Compute instance level outlier scores.

Parameters:
  • fscore (ndarray) – Feature level outlier scores.

  • outlier_perc (float) – Percentage of sorted feature level outlier scores used to predict instance level outlier.

Return type:

ndarray

Returns:

Instance level outlier scores.

predict(X, outlier_type='instance', outlier_perc=100.0, batch_size=10000000000, return_feature_score=True, return_instance_score=True)[source]

Predict whether instances are outliers or not.

Parameters:
  • X (ndarray) – Batch of instances.

  • outlier_type (str) – Predict outliers at the ‘feature’ or ‘instance’ level.

  • outlier_perc (float) – Percentage of sorted feature level outlier scores used to predict instance level outlier.

  • batch_size (int) – Batch size used when making predictions with the VAE.

  • return_feature_score (bool) – Whether to return feature level outlier scores.

  • return_instance_score (bool) – Whether to return instance level outlier scores.

Return type:

Dict[Dict[str, str], Dict[ndarray, ndarray]]

Returns:

Dictionary containing 'meta' and 'data' dictionaries. –

  • 'meta' has the model’s metadata.

  • 'data' contains the outlier predictions and both feature and instance level outlier scores.

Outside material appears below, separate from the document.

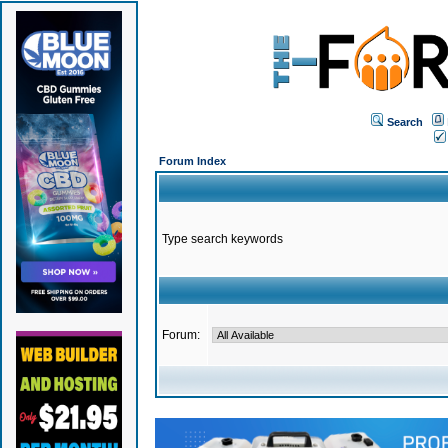
Search
Forum Index
Type search keywords
Forum:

score(X, outlier_perc=100.0, batch_size=10000000000)[source]

Compute feature and instance level outlier scores.

Parameters:
  • X (ndarray) – Batch of instances.

  • outlier_perc (float) – Percentage of sorted feature level outlier scores used to predict instance level outlier.

  • batch_size (int) – Batch size used when making predictions with the VAE.

Return type:

Tuple[ndarray, ndarray]

Returns:

Feature and instance level outlier scores.